#### Data for this exercise
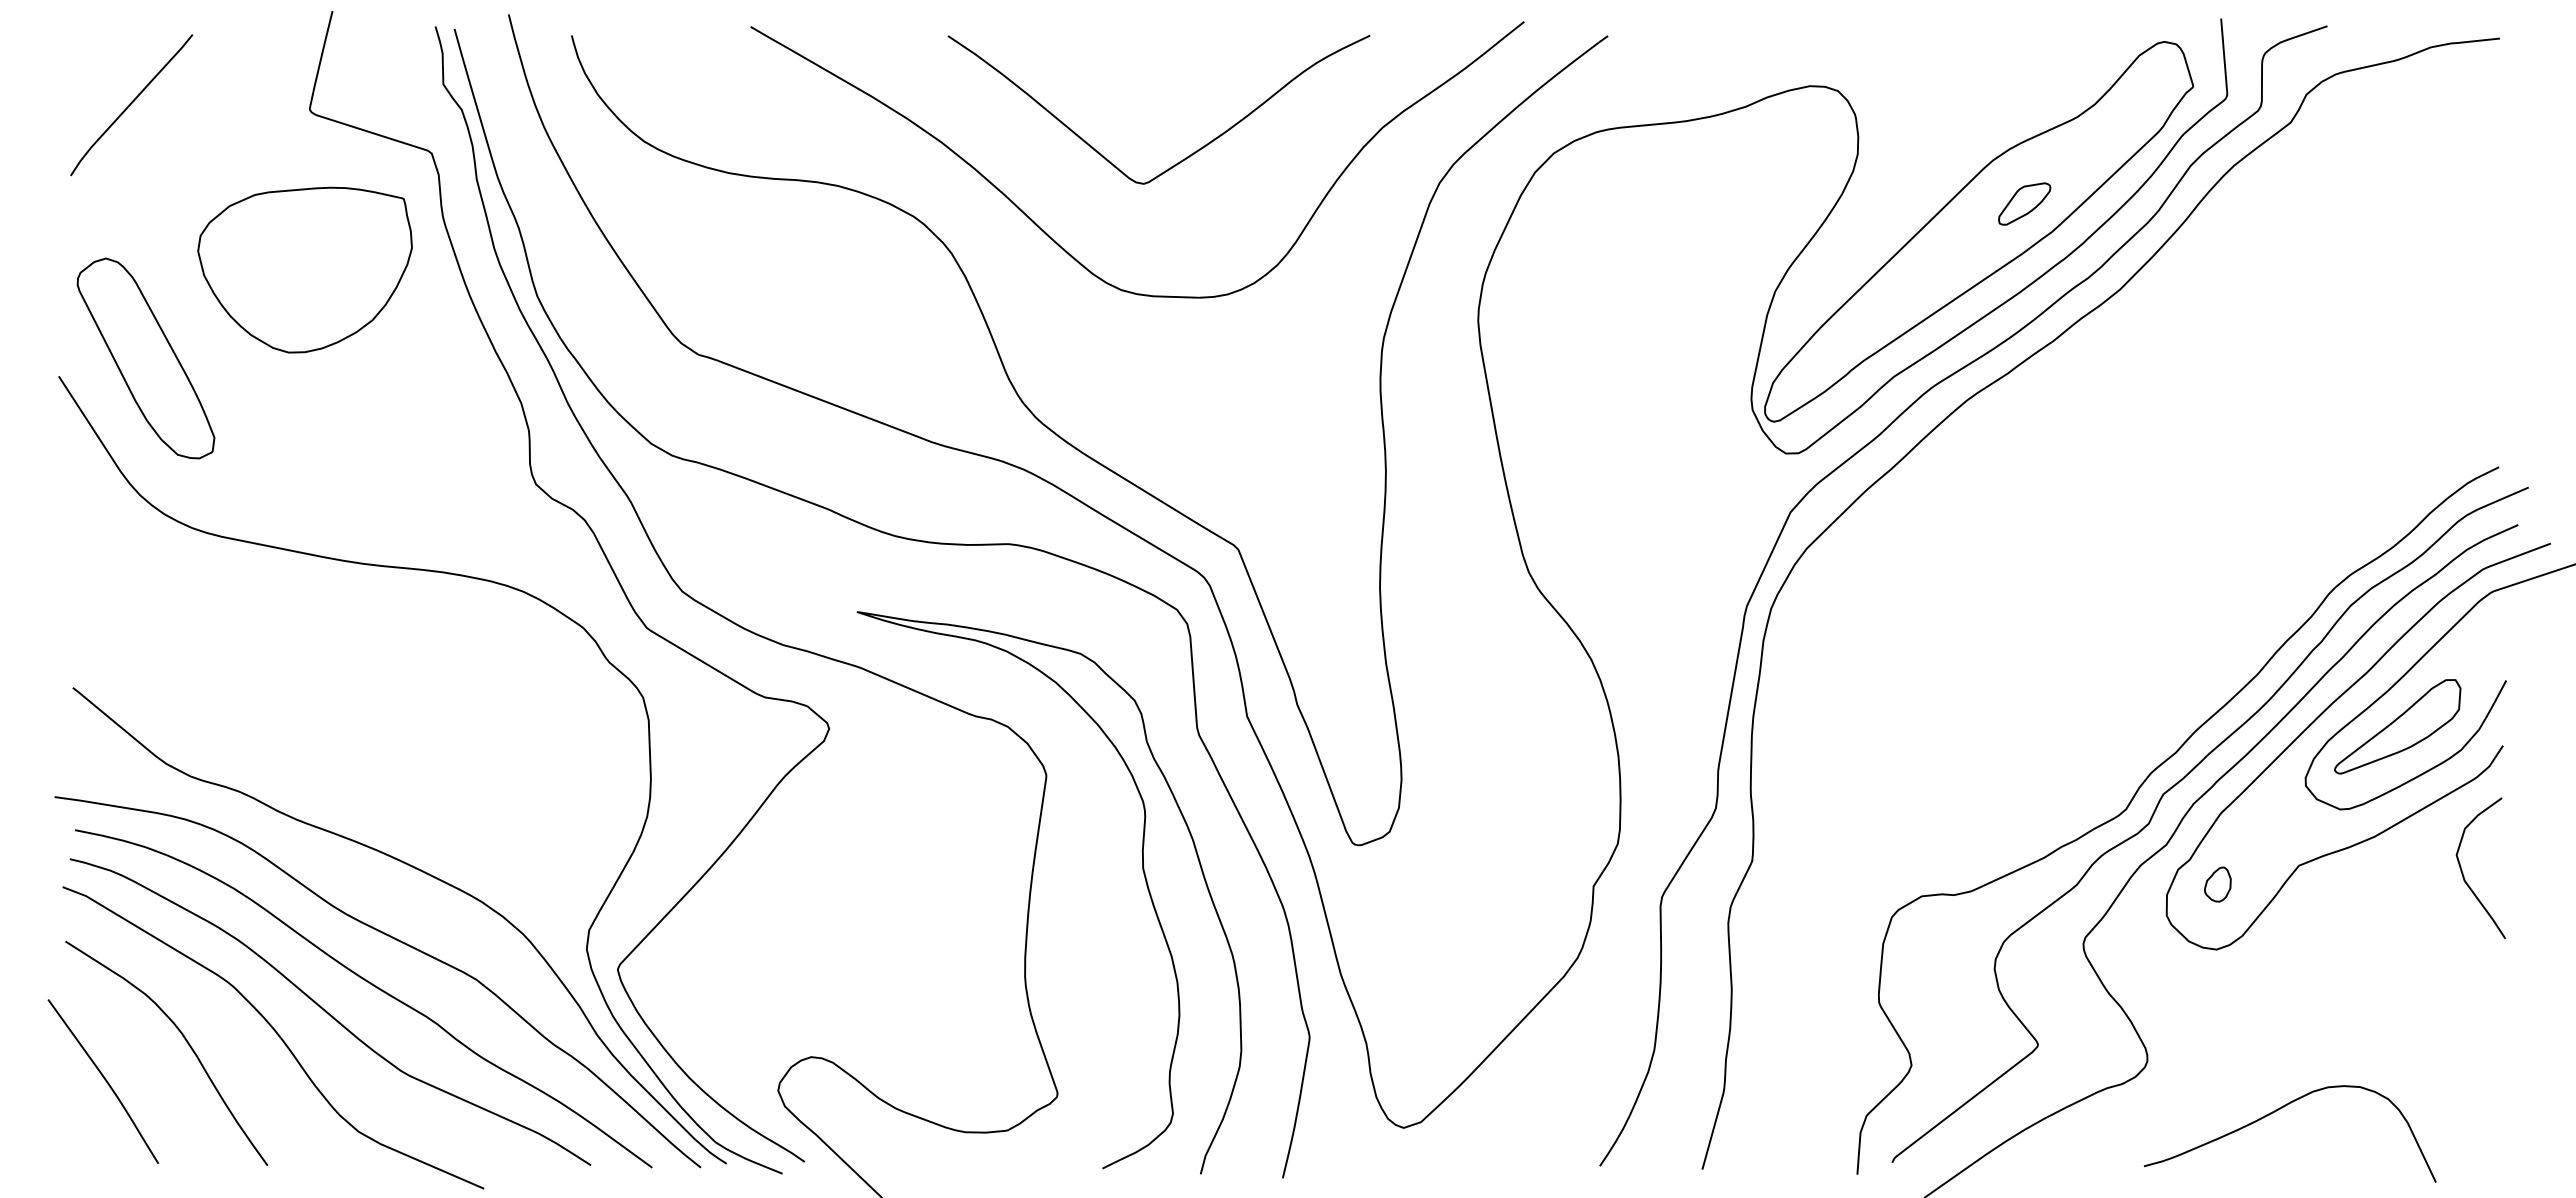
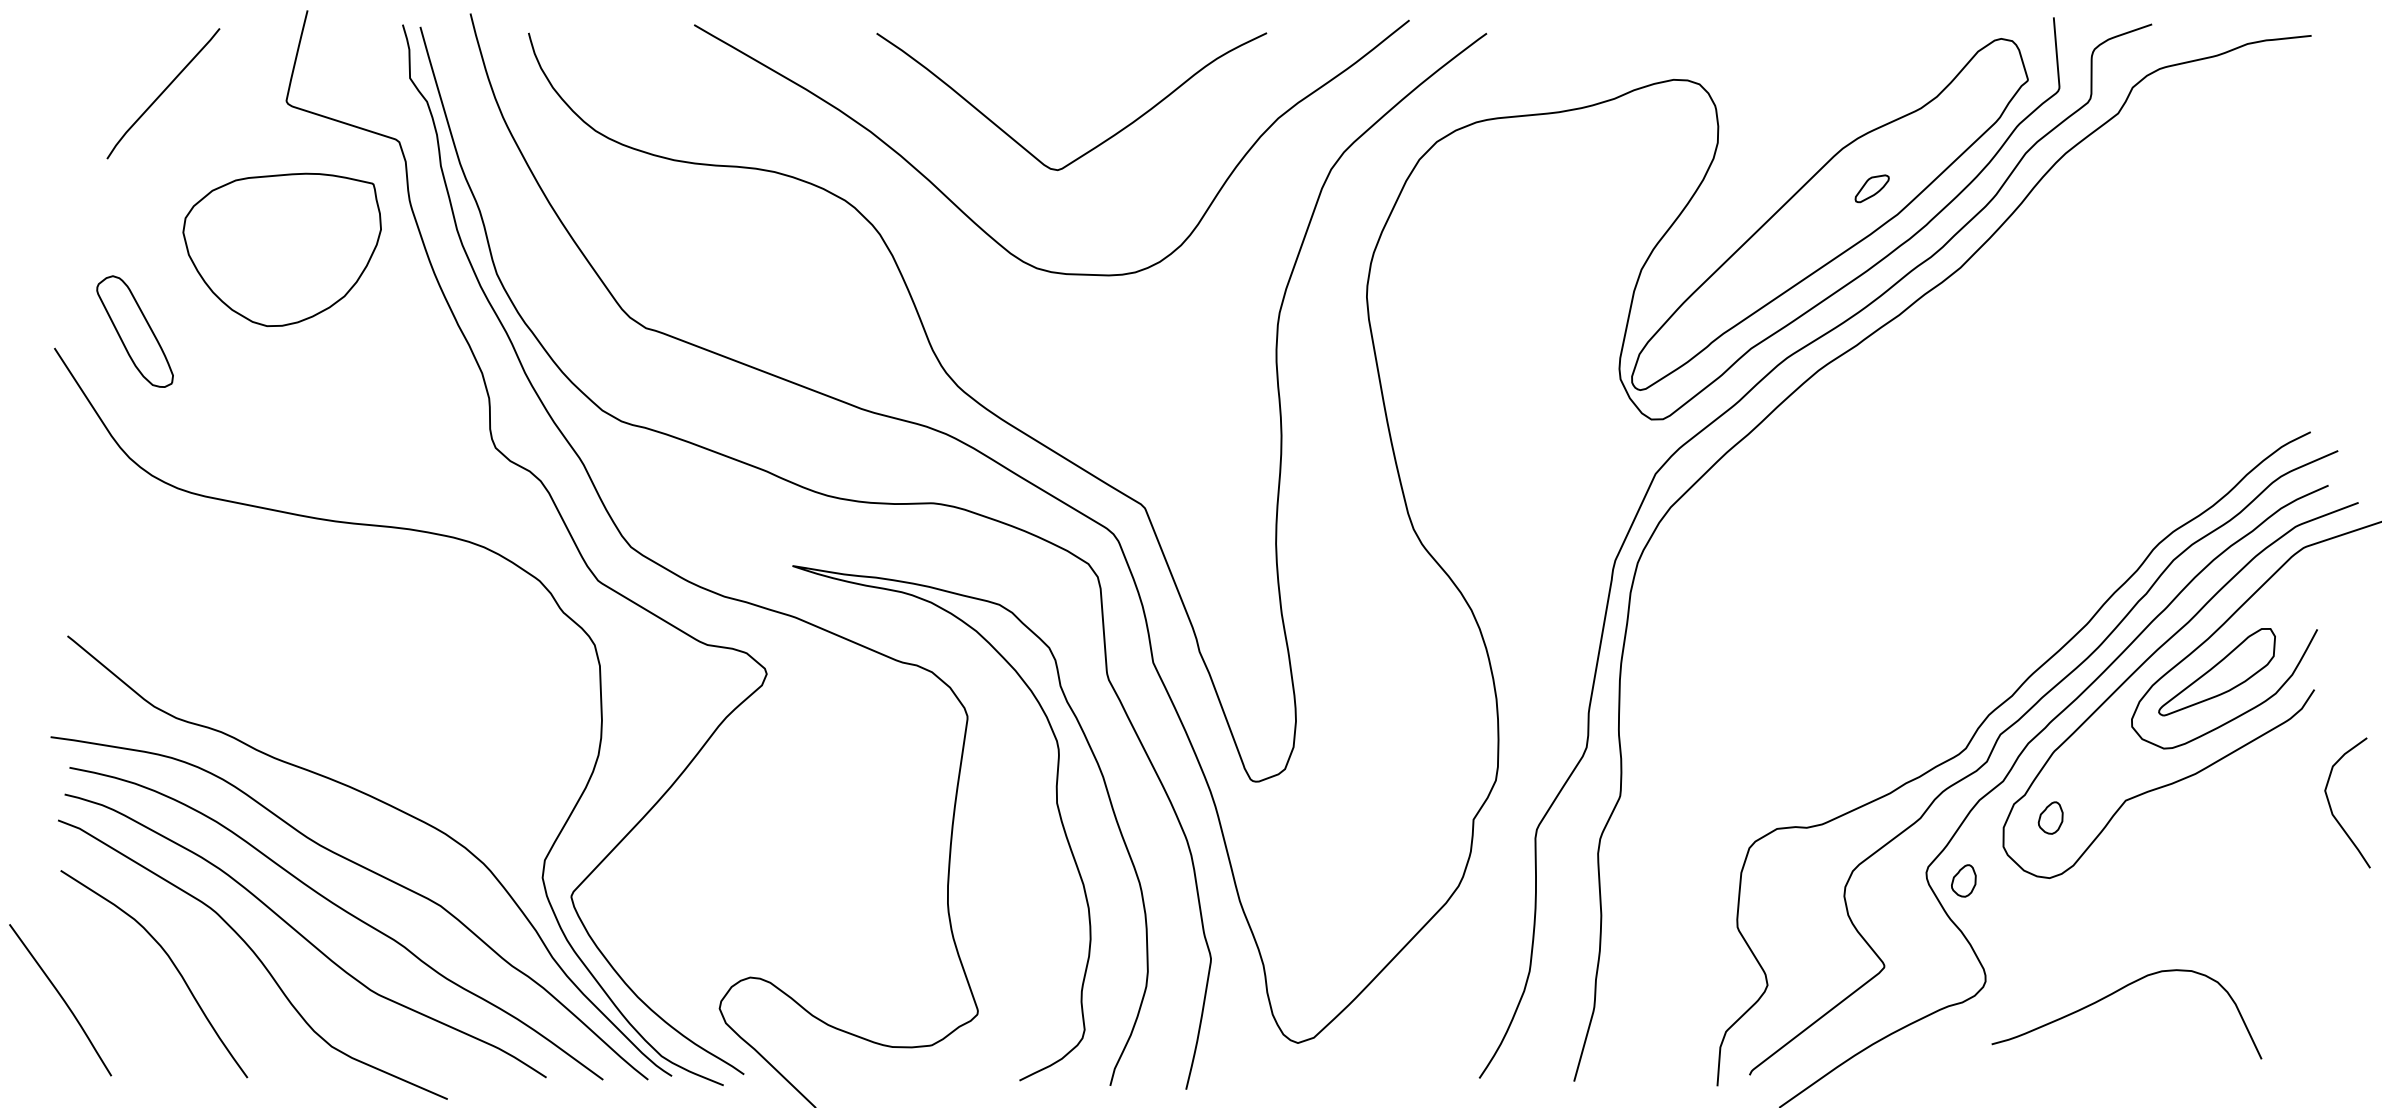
curve: (131, 104) -> (163, 93), moved
part: (2024, 203) -> (1871, 188), size x0.7
part: (145, 358) -> (134, 331), size x0.6
curve: (2463, 873) -> (2331, 807), moved
part: (2123, 952) -> (1963, 880), added
curve: (104, 1079) -> (61, 998), moved
curve: (2275, 1112) -> (2113, 994), moved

#### Goal of the exercise
Repeat the records above verbatim, with no pictures in the result.

#### Output for this exercise
curve: (131, 104) -> (163, 93), moved
part: (2024, 203) -> (1871, 188), size x0.7
part: (145, 358) -> (134, 331), size x0.6
curve: (2463, 873) -> (2331, 807), moved
part: (2123, 952) -> (1963, 880), added
curve: (104, 1079) -> (61, 998), moved
curve: (2275, 1112) -> (2113, 994), moved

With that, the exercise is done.